Winter up there; here on the water, ferries as usual. And a dragon boat team, also as usual. (OK, you’ve got me. No dragons. Just dragon boaters…)

I’m approaching Hinge Park, but I am distracted by a labyrinth. It glistens quite eerily, as if floating on its own skin of water.

Am amateur job, surely. Masking tape is my bet — and by now in no better shape than the leaves that have landed on it.

But I like it a lot. I like that it’s wonky, and disheveled. I even forgive the fact that you can’t navigate it without cheating a bit, here & there …  (Yes, I walk it. Of course I do.)

Out of the labyrinth, past Hinge Park, & here’s Habitat Island — the man-made island designed to follow nature’s own recipe and provide additional wildlife habitat within False Creek. Two great dead trees anchor the island, spear the sky, and are topped, as always, with live birds.

I go read the plaque, and discover those dead trees are a deliberate part of the plan.

“Raptor Perch” indeed. No raptors at the moment, just gulls & crows — but perched. Definitely perched.

Starting to loop back east takes me along the little creek through Hinge Park that feeds into False Creek. At the moment it’s full of Mallard ducks, bright against the soft grey light.

Heading back up Main Street, one last tribute to birds, at the corner of East 6th.

The leaves have fallen, no shade here until next spring. But I do pause. A moment of appreciation is always in season.

 

 

All Hail, Rain City

23 November 2018 – And there was, literally, a rattle-drum’s worth of hail along with the rain.

But rain is the constant, not hail. It is the pulse of Vancouver winter.

It makes headlights gleam, in the late afternoon of our ever-shorter days …

it bounces expanding circles into parking lot puddles …

and it plays polka-dot on a balcony glass wall.

Umbrellas again define us.

Waiting for use, they sit neatly furled by the front door …

in use, they bubble the sidewalk …

Inside shops, they are jammed into some kind of wet-umbrella stand …

and, once finally home, they are propped open, to dry.

Along with big, bright rain hats!

A Tug to the West

28 October 2018 – So there we were, admiring the Radium Yellowknife, a Vancouver-registered tug working the Toronto harbourfront …

And here we are, admiring the Ella McKenzie, the 1951 wooden tug who once worked the B.C. coast and now bobs at anchor in False Creek, enjoying her retirement in the outdoor section of the Vancouver Maritime Museum.

» The data:

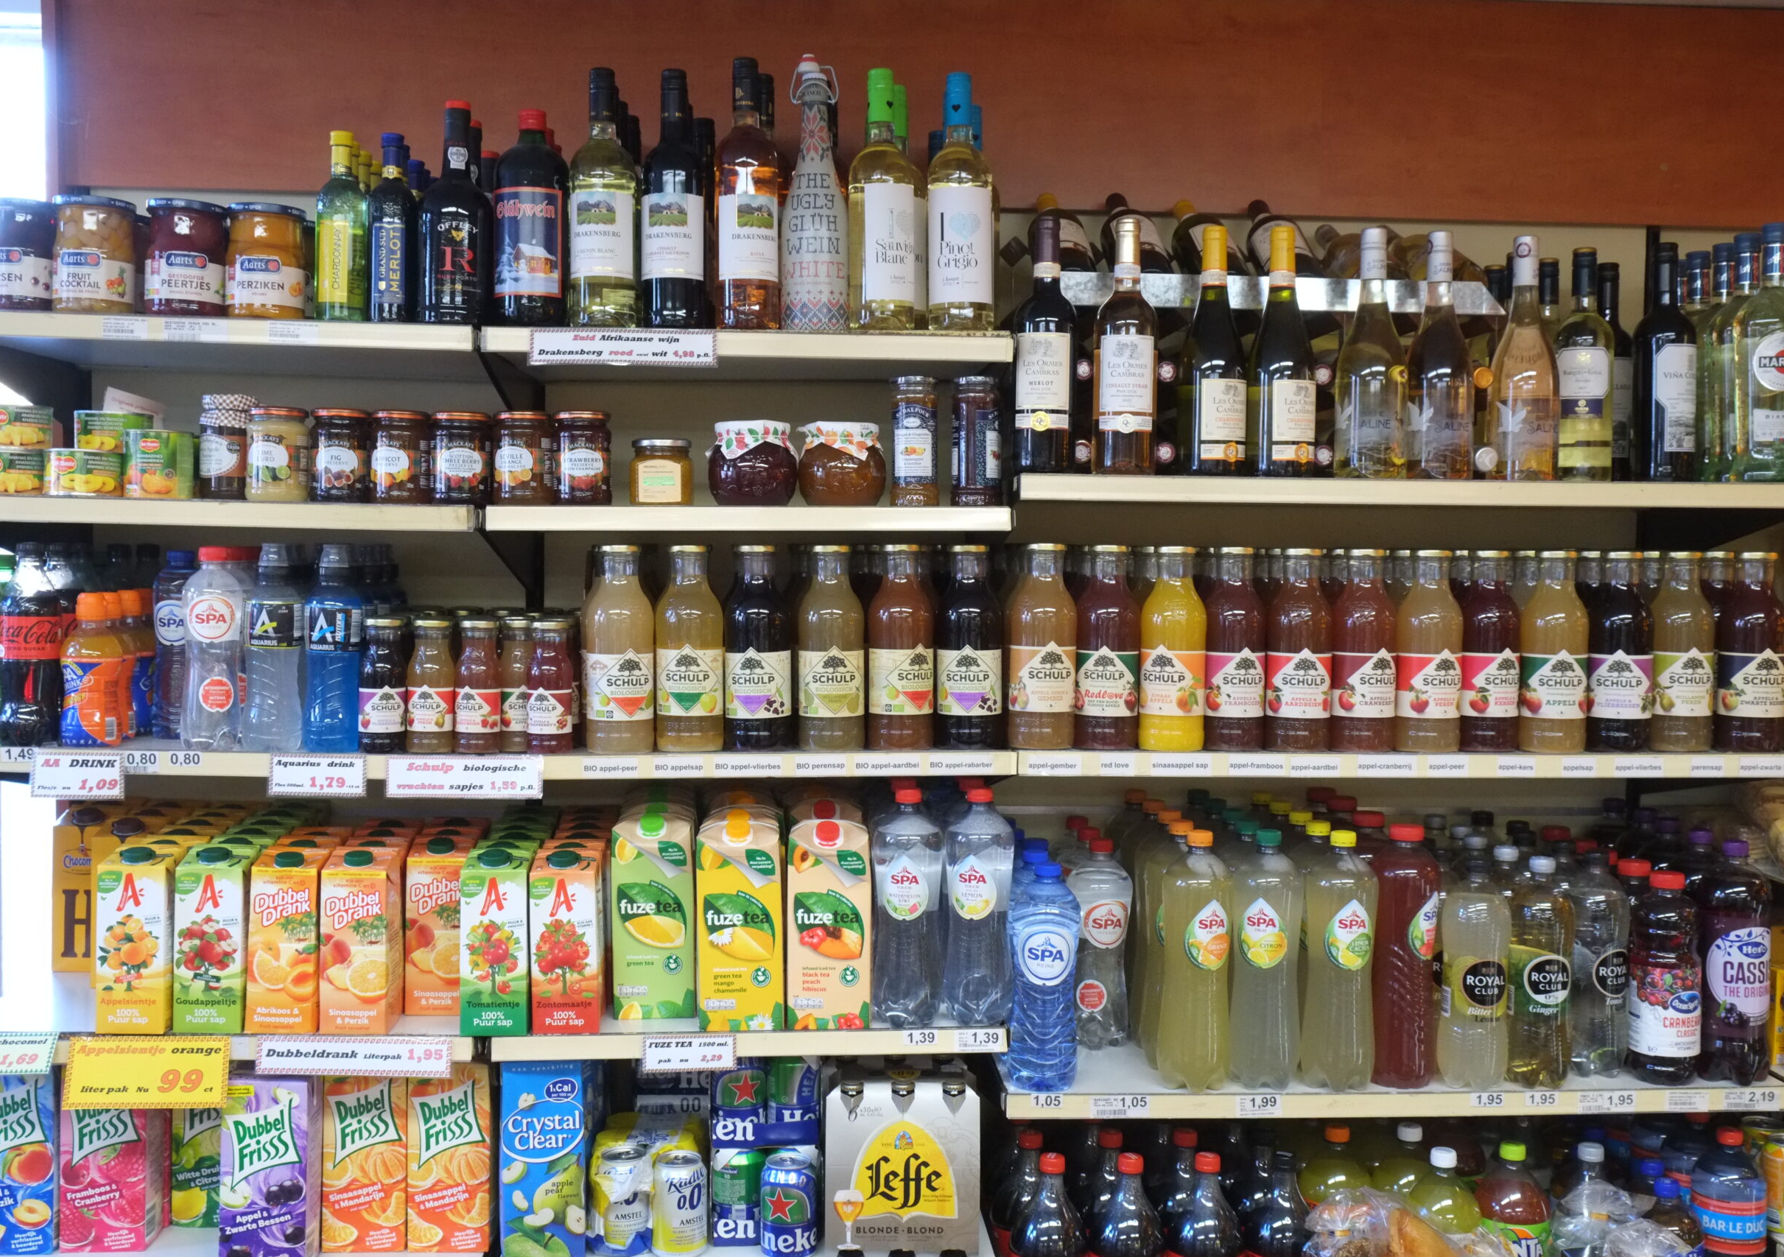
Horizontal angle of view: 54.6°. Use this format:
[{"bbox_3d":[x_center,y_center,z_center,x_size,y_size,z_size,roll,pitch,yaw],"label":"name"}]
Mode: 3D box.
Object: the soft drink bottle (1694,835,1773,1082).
[{"bbox_3d":[1.052,0.413,2.152,0.078,0.296,0.078,0,3,-4],"label":"soft drink bottle"}]

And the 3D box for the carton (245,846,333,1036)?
[{"bbox_3d":[-0.703,0.363,2.022,0.079,0.205,0.071,0,3,-3],"label":"carton"}]

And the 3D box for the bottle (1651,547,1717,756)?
[{"bbox_3d":[0.989,0.028,2.165,0.077,0.248,0.077,1,3,3],"label":"bottle"}]

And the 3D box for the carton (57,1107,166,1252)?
[{"bbox_3d":[-0.924,0.610,2.057,0.096,0.242,0.068,0,3,-3],"label":"carton"}]

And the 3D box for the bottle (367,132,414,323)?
[{"bbox_3d":[-0.582,-0.462,2.016,0.053,0.221,0.053,0,3,-3],"label":"bottle"}]

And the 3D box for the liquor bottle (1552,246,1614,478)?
[{"bbox_3d":[0.862,-0.325,2.153,0.073,0.289,0.073,2,3,25],"label":"liquor bottle"}]

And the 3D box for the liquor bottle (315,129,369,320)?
[{"bbox_3d":[-0.637,-0.461,2.002,0.058,0.221,0.058,1,3,6],"label":"liquor bottle"}]

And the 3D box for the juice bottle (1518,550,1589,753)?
[{"bbox_3d":[0.823,0.027,2.145,0.077,0.248,0.077,1,3,4],"label":"juice bottle"}]

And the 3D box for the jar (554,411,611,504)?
[{"bbox_3d":[-0.365,-0.201,2.040,0.066,0.109,0.066,0,3,-10],"label":"jar"}]

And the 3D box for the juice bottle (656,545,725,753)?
[{"bbox_3d":[-0.233,0.024,2.000,0.077,0.237,0.077,0,3,-4],"label":"juice bottle"}]

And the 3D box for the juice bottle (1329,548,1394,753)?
[{"bbox_3d":[0.579,0.025,2.116,0.079,0.245,0.079,-1,3,-20],"label":"juice bottle"}]

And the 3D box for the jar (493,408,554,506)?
[{"bbox_3d":[-0.441,-0.202,2.069,0.071,0.112,0.071,0,4,-3],"label":"jar"}]

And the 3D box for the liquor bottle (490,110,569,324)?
[{"bbox_3d":[-0.425,-0.483,2.033,0.087,0.244,0.087,0,3,-12],"label":"liquor bottle"}]

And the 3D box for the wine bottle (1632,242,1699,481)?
[{"bbox_3d":[0.958,-0.326,2.138,0.077,0.294,0.077,0,3,-9],"label":"wine bottle"}]

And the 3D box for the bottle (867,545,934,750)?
[{"bbox_3d":[0.011,0.021,2.126,0.080,0.247,0.080,0,4,-3],"label":"bottle"}]

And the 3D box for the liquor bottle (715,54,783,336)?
[{"bbox_3d":[-0.172,-0.513,2.068,0.075,0.325,0.075,0,4,-3],"label":"liquor bottle"}]

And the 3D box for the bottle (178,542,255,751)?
[{"bbox_3d":[-0.786,0.022,2.002,0.068,0.234,0.068,0,3,-18],"label":"bottle"}]

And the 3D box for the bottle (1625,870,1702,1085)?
[{"bbox_3d":[0.970,0.431,2.165,0.084,0.263,0.084,-1,3,-19],"label":"bottle"}]

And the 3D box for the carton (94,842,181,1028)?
[{"bbox_3d":[-0.876,0.360,2.019,0.079,0.208,0.068,0,3,-4],"label":"carton"}]

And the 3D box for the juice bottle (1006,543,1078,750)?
[{"bbox_3d":[0.185,0.021,2.121,0.081,0.251,0.081,0,3,0],"label":"juice bottle"}]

» Exercises to complete:
• a. According to the Vancouver blog excerpt, where does the Ella McKenzie now bob at anchor?
• b. In the listing, reproduce the lines beginning with the line containing "And the 3D box for the carton (94,842,181,1028)?" and continuing through the end of the listing, substituting "3D bounding box" for "3D box" and leaving everything else unchanged.
The Vancouver blog excerpt and the listing bear no relation to each other.

» Response list:
• a. In False Creek, in the outdoor section of the Vancouver Maritime Museum.

• b.
And the 3D bounding box for the carton (94,842,181,1028)?
[{"bbox_3d":[-0.876,0.360,2.019,0.079,0.208,0.068,0,3,-4],"label":"carton"}]

And the 3D bounding box for the juice bottle (1006,543,1078,750)?
[{"bbox_3d":[0.185,0.021,2.121,0.081,0.251,0.081,0,3,0],"label":"juice bottle"}]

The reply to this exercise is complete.